After the Roman Empire crumbled, the church was expected to pick up the chaos. The year 1000 was approaching and everyone thought the end of the world was near. Cathedrals tried to establish order through geometric details, and reminded its patrons about the oncoming judgment day through sculptural details of hell taking over the earth. Although the Roman empire was dying, it still was very influential in Christian architecture, the churches being described as "Romanesque".
But as the years crept by their was a lot of experimentation with structure, and even more so with surfaces. Their was an obsession with reaching heavenward through the height of a building, while creating as much light as possible through massive stained glassed windows. To support these buildings massive flying buttresses were attached for stability. These were the Gothic Style years, but each country had their own unique take on it. France, especially Normandy, had the most archetypal gothic style, and Germany played off this with subtle differences (often having one tower instead of two). England, being more isolated to the North, had its own distinct gothic style, its buildings often being more sprawling. Italy still clung to its Roman roots, and had a much more classical leaning, and also separated its church buildings. It is interesting that in a time referred to as the "dark ages," such innovative architecture that was light-filled, intrinsically detailed and taller than ever before.
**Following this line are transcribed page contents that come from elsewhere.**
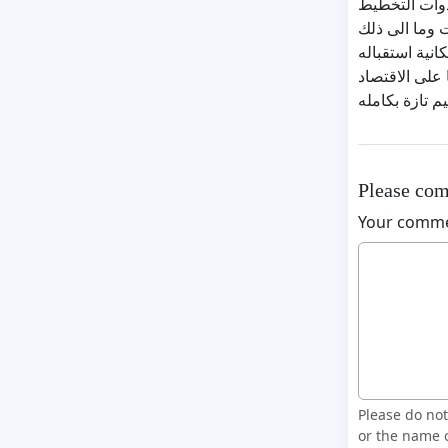
أدوات التخطيط
 وما الى ذلك
نية استقباله
على الاقتصاد
م تازة بكامله
Please com
Your comm
Please do no
or the name o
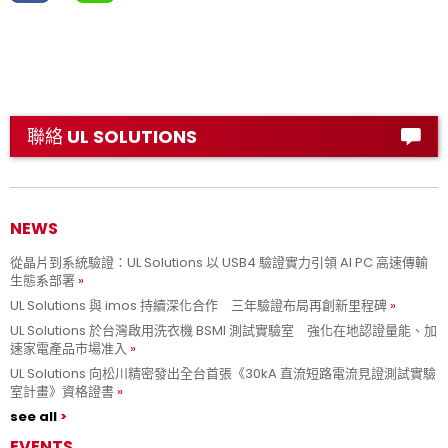
聯絡 UL SOLUTIONS
NEWS
從晶片到系統驗證：UL Solutions 以 USB4 驗證實力引領 AI PC 高速傳輸
生態系部署
UL Solutions 與 imos 持續深化合作 三年驗證布局再創新里程碑
UL Solutions 於台灣啟用洗衣機 BSMI 測試實驗室 強化在地認證量能、加
速家電產品市場准入
UL Solutions 向松川精密發出全台首張《30kA 直流短路電流見證測試實驗
室計畫》資格證書
see all
EVENTS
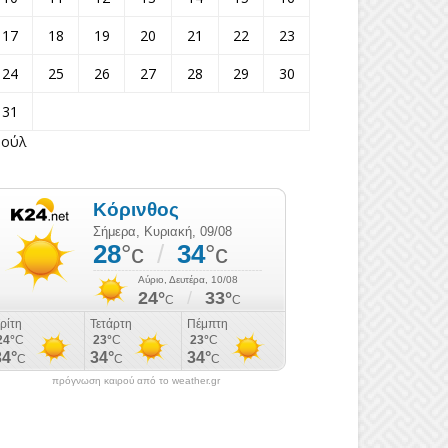
17
18
19
20
21
22
23
24
25
26
27
28
29
30
31
Ιούλ
πρόγνωση καιρού από το weather.gr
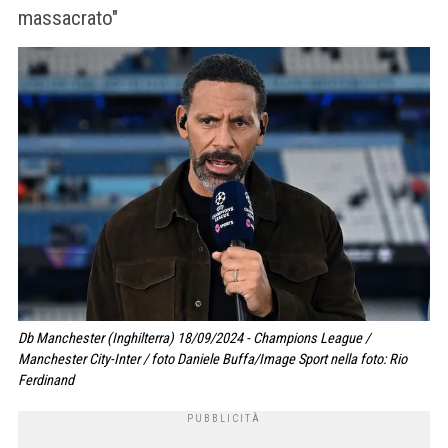
massacrato"
Db Manchester (Inghilterra) 18/09/2024 - Champions League /
Manchester City-Inter / foto Daniele Buffa/Image Sport nella foto: Rio
Ferdinand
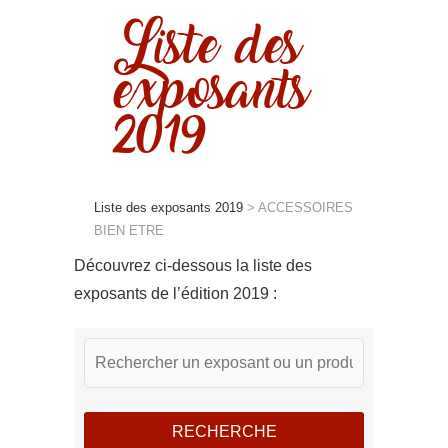
Liste des
exposants
2019
Liste des exposants 2019
>
ACCESSOIRES
BIEN ETRE
Découvrez ci-dessous la liste des
exposants de l’édition 2019 :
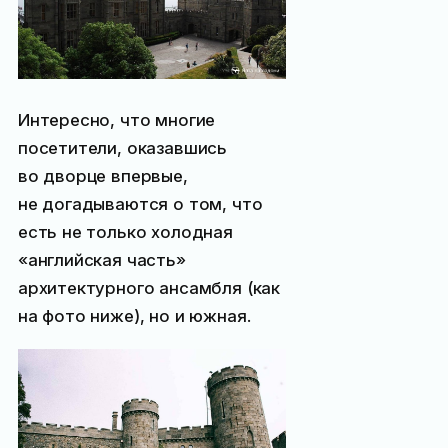
Интересно, что многие
посетители, оказавшись
во дворце впервые,
не догадываются о том, что
есть не только холодная
«английская часть»
архитектурного ансамбля (как
на фото ниже), но и южная.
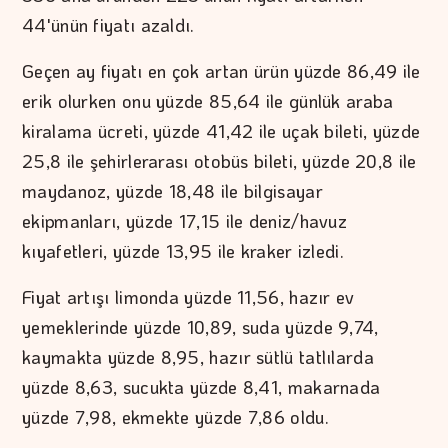
44'ünün fiyatı azaldı.
Geçen ay fiyatı en çok artan ürün yüzde 86,49 ile
erik olurken onu yüzde 85,64 ile günlük araba
kiralama ücreti, yüzde 41,42 ile uçak bileti, yüzde
25,8 ile şehirlerarası otobüs bileti, yüzde 20,8 ile
maydanoz, yüzde 18,48 ile bilgisayar
ekipmanları, yüzde 17,15 ile deniz/havuz
kıyafetleri, yüzde 13,95 ile kraker izledi.
Fiyat artışı limonda yüzde 11,56, hazır ev
yemeklerinde yüzde 10,89, suda yüzde 9,74,
kaymakta yüzde 8,95, hazır sütlü tatlılarda
yüzde 8,63, sucukta yüzde 8,41, makarnada
yüzde 7,98, ekmekte yüzde 7,86 oldu.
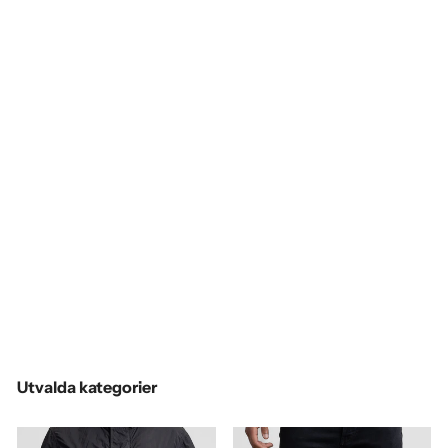
AMANDA
CHRISTENSEN
Leather Belt Cognac
899 SEK
85
90
100
105
Utvalda kategorier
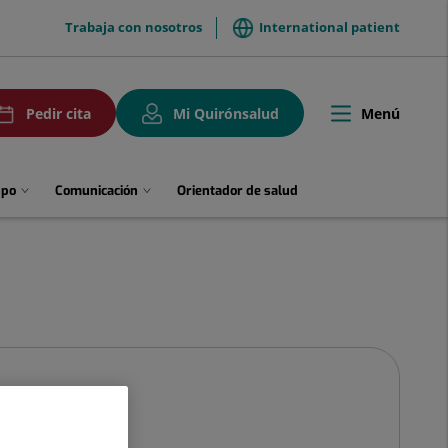
menuTop
Trabaja con nosotros
International patient
uPedirCita
Menú
Pedir cita
Mi Quirónsalud
Toggle
navigation
upo
Comunicación
Orientador de salud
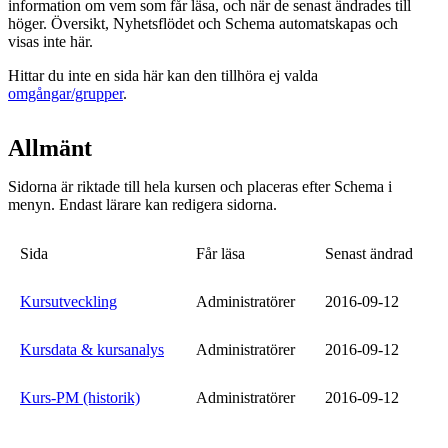
information om vem som får läsa, och när de senast ändrades till
höger. Översikt, Nyhetsflödet och Schema automatskapas och
visas inte här.
Hittar du inte en sida här kan den tillhöra ej valda
omgångar/grupper
.
Allmänt
Sidorna är riktade till hela kursen och placeras efter Schema i
menyn. Endast lärare kan redigera sidorna.
Sida
Får läsa
Senast ändrad
Kursutveckling
Administratörer
2016-09-12
Kursdata & kursanalys
Administratörer
2016-09-12
Kurs-PM (historik)
Administratörer
2016-09-12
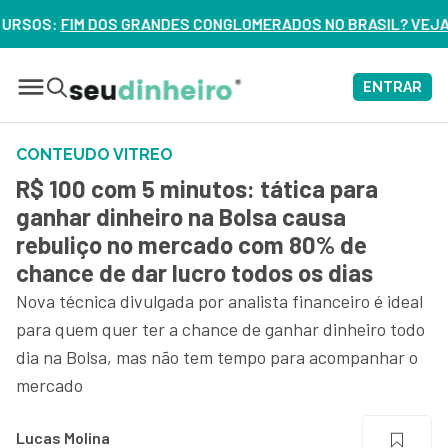
OS GRANDES CONGLOMERADOS NO BRASIL? VEJA ERROS DE 3 DE
ENTRAR
CONTEUDO VITREO
R$ 100 com 5 minutos: tática para
ganhar dinheiro na Bolsa causa
rebuliço no mercado com 80% de
chance de dar lucro todos os dias
Nova técnica divulgada por analista financeiro é ideal
para quem quer ter a chance de ganhar dinheiro todo
dia na Bolsa, mas não tem tempo para acompanhar o
mercado
Lucas Molina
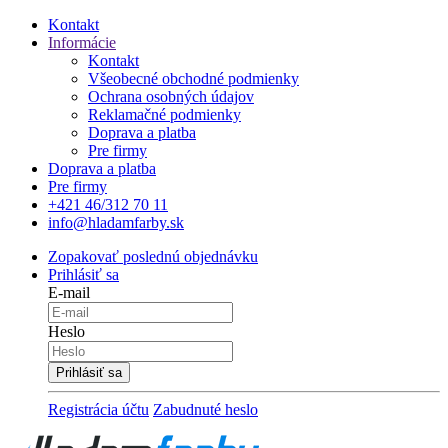
Kontakt
Informácie
Kontakt
Všeobecné obchodné podmienky
Ochrana osobných údajov
Reklamačné podmienky
Doprava a platba
Pre firmy
Doprava a platba
Pre firmy
+421 46/312 70 11
info@hladamfarby.sk
Zopakovať poslednú objednávku
Prihlásiť sa
E-mail
Heslo
Registrácia účtu
Zabudnuté heslo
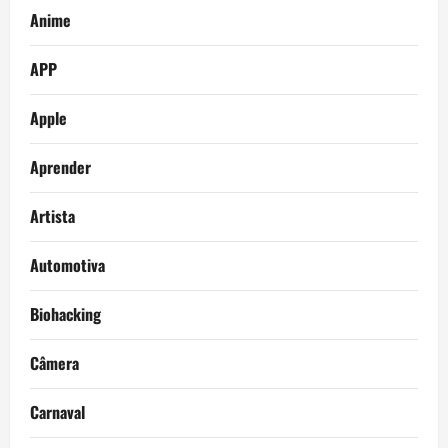
Anime
APP
Apple
Aprender
Artista
Automotiva
Biohacking
Câmera
Carnaval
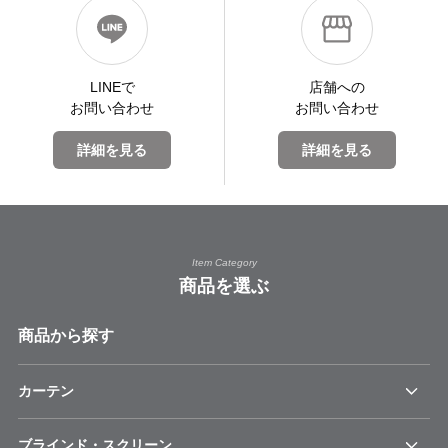
LINEで
店舗への
お問い合わせ
お問い合わせ
詳細を見る
詳細を見る
Item Category
商品を選ぶ
商品から探す
カーテン
ブラインド・スクリーン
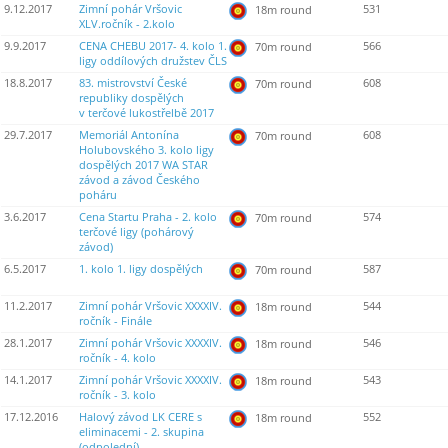
9.12.2017
Zimní pohár Vršovic
531
18m round
XLV.ročník - 2.kolo
9.9.2017
CENA CHEBU 2017- 4. kolo 1.
566
70m round
ligy oddílových družstev ČLS
18.8.2017
83. mistrovství České
608
70m round
republiky dospělých
v terčové lukostřelbě 2017
29.7.2017
Memoriál Antonína
608
70m round
Holubovského 3. kolo ligy
dospělých 2017 WA STAR
závod a závod Českého
poháru
3.6.2017
Cena Startu Praha - 2. kolo
574
70m round
terčové ligy (pohárový
závod)
6.5.2017
1. kolo 1. ligy dospělých
587
70m round
11.2.2017
Zimní pohár Vršovic XXXXIV.
544
18m round
ročník - Finále
28.1.2017
Zimní pohár Vršovic XXXXIV.
546
18m round
ročník - 4. kolo
14.1.2017
Zimní pohár Vršovic XXXXIV.
543
18m round
ročník - 3. kolo
17.12.2016
Halový závod LK CERE s
552
18m round
eliminacemi - 2. skupina
(odpolední)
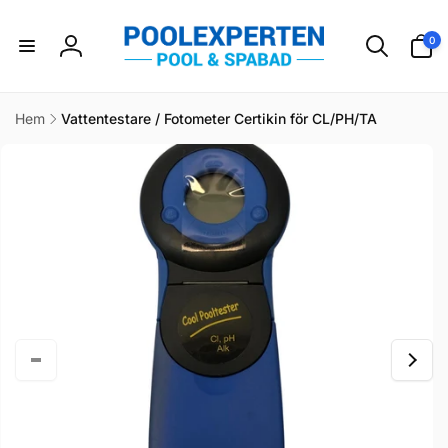
vidare
till
0
0
innehåll
artikla
Logga
in
Hem
Vattentestare / Fotometer Certikin för CL/PH/TA
idare till
duktinformation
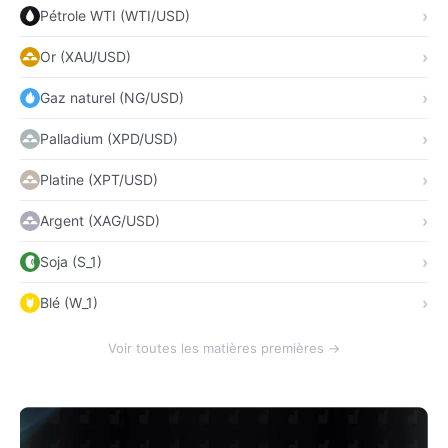
Pétrole WTI (WTI/USD)
Or (XAU/USD)
Gaz naturel (NG/USD)
Palladium (XPD/USD)
Platine (XPT/USD)
Argent (XAG/USD)
Soja (S_1)
Blé (W_1)
Voir toutes les matières premières →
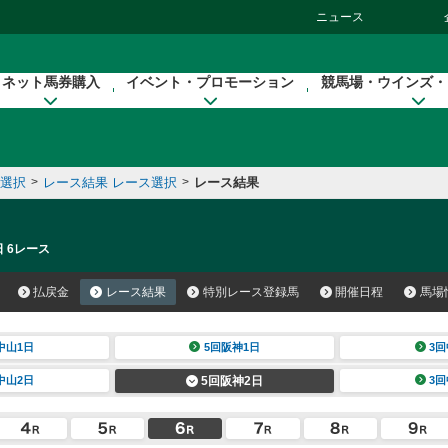
ニュース
ネット馬券購入
イベント・プロモーション
競馬場・ウインズ・
催選択
>
レース結果 レース選択
>
レース結果
日 6レース
払戻金
レース結果
特別レース登録馬
開催日程
馬場
中山1日
5回阪神1日
3回
中山2日
5回阪神2日
3回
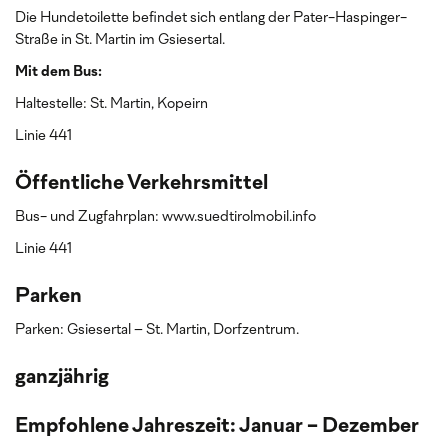
Die Hundetoilette befindet sich entlang der Pater-Haspinger-
Straße in St. Martin im Gsiesertal.
Mit dem Bus:
Haltestelle: St. Martin, Kopeirn
Linie 441
Öffentliche Verkehrsmittel
Bus- und Zugfahrplan: www.suedtirolmobil.info
Linie 441
Parken
Parken: Gsiesertal – St. Martin, Dorfzentrum.
ganzjährig
Empfohlene Jahreszeit: Januar - Dezember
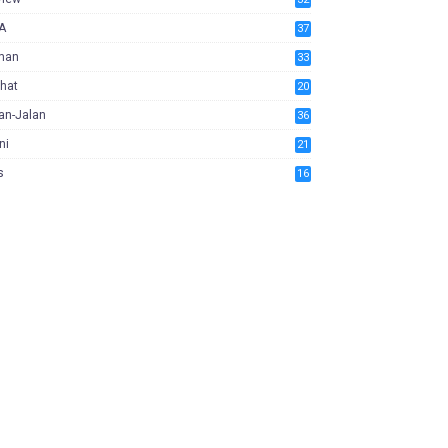
A
37
man
33
hat
20
an-Jalan
36
ni
21
s
16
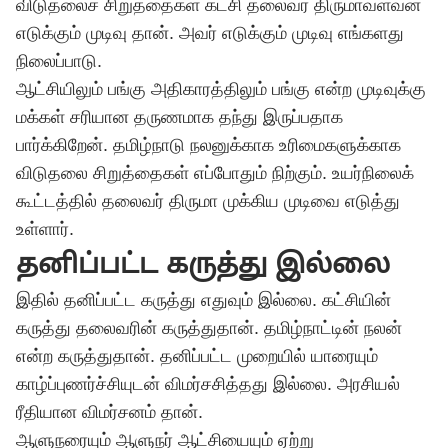
விடுதலைச் சிறுத்தைகள் கட்சி தலைவர் திருமாவளவன்
எடுக்கும் முடிவு தான். அவர் எடுக்கும் முடிவு எங்களது
நிலைப்பாடு.
ஆட்சியிலும் பங்கு அதிகாரத்திலும் பங்கு என்ற முடிவுக்கு
மக்கள் சரியான தருணமாக தந்து இருப்பதாக
பார்க்கிறேன். தமிழ்நாடு நலனுக்காக உரிமைகளுக்காக
விடுதலை சிறுத்தைகள் எப்போதும் நிற்கும். உயர்நிலைக்
கூட்டத்தில் தலைவர் திருமா முக்கிய முடிவை எடுத்து
உள்ளார்.
தனிப்பட்ட கருத்து இல்லை
இதில் தனிப்பட்ட கருத்து எதுவும் இல்லை. கட்சியின்
கருத்து தலைவரின் கருத்துதான். தமிழ்நாட்டின் நலன்
என்ற கருத்துதான். தனிப்பட்ட முறையில் யாரையும்
காழ்ப்புணர்ச்சியுடன் விமர்சசித்தது இல்லை. அரசியல்
ரீதியான விமர்சனம் தான்.
ஆளுநரையும் ஆளுநர் ஆட்சியையும் ஏற்று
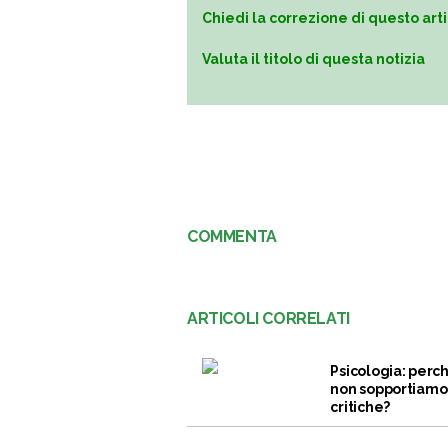
Chiedi la correzione di questo art
Valuta il titolo di questa notizia
COMMENTA
ARTICOLI CORRELATI
Psicologia: perc
non sopportiamo
critiche?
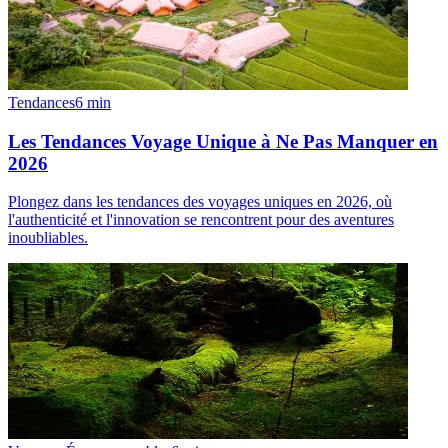
Tendances
6
min
Les Tendances Voyage Unique à Ne Pas Manquer en
2026
Plongez dans les tendances des voyages uniques en 2026, où
l'authenticité et l'innovation se rencontrent pour des aventures
inoubliables.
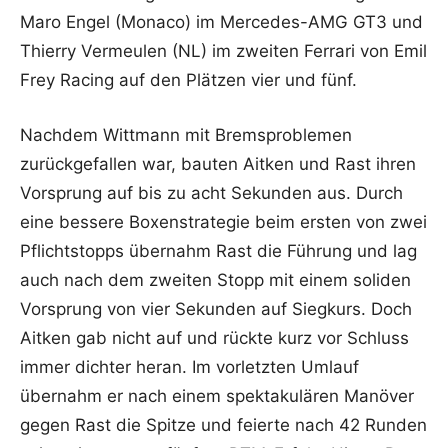
Maro Engel (Monaco) im Mercedes-AMG GT3 und
Thierry Vermeulen (NL) im zweiten Ferrari von Emil
Frey Racing auf den Plätzen vier und fünf.
Nachdem Wittmann mit Bremsproblemen
zurückgefallen war, bauten Aitken und Rast ihren
Vorsprung auf bis zu acht Sekunden aus. Durch
eine bessere Boxenstrategie beim ersten von zwei
Pflichtstopps übernahm Rast die Führung und lag
auch nach dem zweiten Stopp mit einem soliden
Vorsprung von vier Sekunden auf Siegkurs. Doch
Aitken gab nicht auf und rückte kurz vor Schluss
immer dichter heran. Im vorletzten Umlauf
übernahm er nach einem spektakulären Manöver
gegen Rast die Spitze und feierte nach 42 Runden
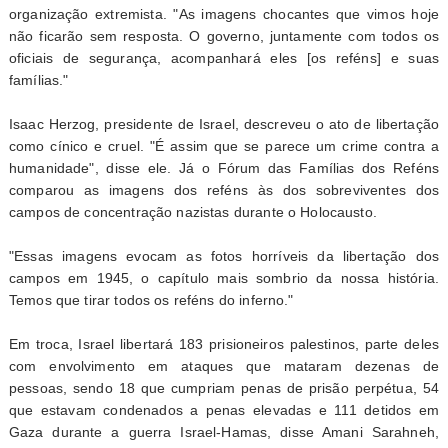
organização extremista. "As imagens chocantes que vimos hoje
não ficarão sem resposta. O governo, juntamente com todos os
oficiais de segurança, acompanhará eles [os reféns] e suas
famílias."
Isaac Herzog, presidente de Israel, descreveu o ato de libertação
como cínico e cruel. "É assim que se parece um crime contra a
humanidade", disse ele. Já o Fórum das Famílias dos Reféns
comparou as imagens dos reféns às dos sobreviventes dos
campos de concentração nazistas durante o Holocausto.
"Essas imagens evocam as fotos horríveis da libertação dos
campos em 1945, o capítulo mais sombrio da nossa história.
Temos que tirar todos os reféns do inferno."
Em troca, Israel libertará 183 prisioneiros palestinos, parte deles
com envolvimento em ataques que mataram dezenas de
pessoas, sendo 18 que cumpriam penas de prisão perpétua, 54
que estavam condenados a penas elevadas e 111 detidos em
Gaza durante a guerra Israel-Hamas, disse Amani Sarahneh,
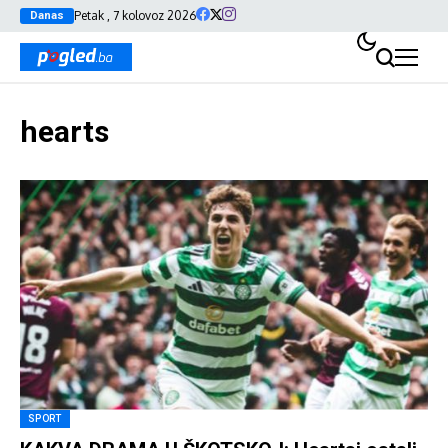
Petak , 7 kolovoz 2026
Danas
hearts
SPORT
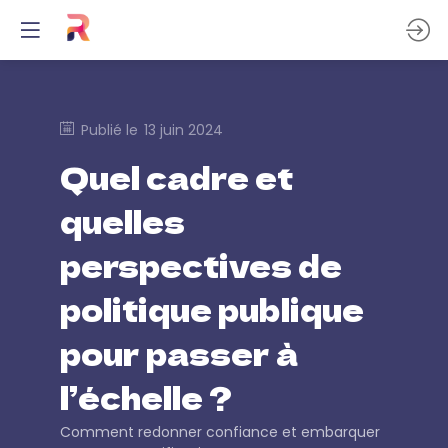
Publié le
13 juin 2024
Quel cadre et
quelles
perspectives de
politique publique
pour passer à
l’échelle ?
Comment redonner confiance et embarquer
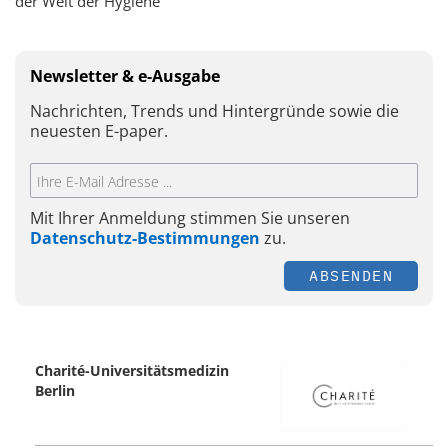
der Welt der Hygiene
Newsletter & e-Ausgabe
Nachrichten, Trends und Hintergründe sowie die
neuesten E-paper.
Mit Ihrer Anmeldung stimmen Sie unseren
Datenschutz-Bestimmungen
zu.
ABSENDEN
Charité-Universitätsmedizin
Berlin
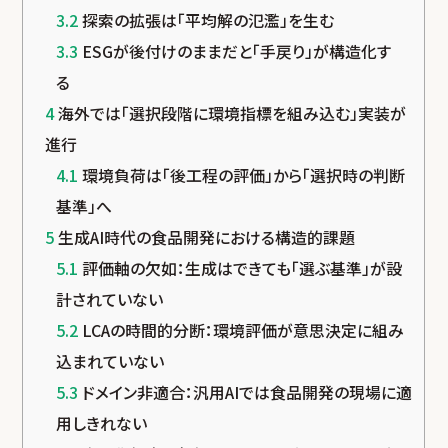
3.2
探索の拡張は「平均解の氾濫」を生む
3.3
ESGが後付けのままだと「手戻り」が構造化す
る
4
海外では「選択段階に環境指標を組み込む」実装が
進行
4.1
環境負荷は「後工程の評価」から「選択時の判断
基準」へ
5
生成AI時代の食品開発における構造的課題
5.1
評価軸の欠如：生成はできても「選ぶ基準」が設
計されていない
5.2
LCAの時間的分断：環境評価が意思決定に組み
込まれていない
5.3
ドメイン非適合：汎用AIでは食品開発の現場に適
用しきれない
Starting in the 1400s there were a lot of new discoveries. The printing press, America, the reformation all contributed to this idea of a "rebirth." The Renaissance was all about reviving the ancient world. The buildings were still here but none of the rules were written down, so during this era books and books were written detailing these Greek and Roman masterpieces. But imitating buildings can only entertain a designer for so long, and soon the best designers became the one that started to twist and even break these rules. Palladio was an incredibly influential designer who is famous for "using the sacred for the profane." His homes were very classical, but never before had the front of a temple been used on a private home. Interest in design began to move beyond the home and out into the yard. Houses were designed wide and one room wide to help control the landscape, and later elaborate, painfully planned gardens became customary to any mansion.
This push for expanding outside of the classical box led to the Baroque period. The Baroque period was all about creating drama through excess and light. From the smallest scale to an entire city, it was all about theatre. Through all the undulating stone carvings, movement was created, from the spanish steps to bernini's baldacchino. While the Renaissance was about rationality, the Baroque lavished on emotionality. These alternatives become the foundation of the revolutionary cycle of architecture. After a political or social reform, their will be a revival of the previous generations' style, "going out of the box" could mean back to basics or experimenting with something completely new.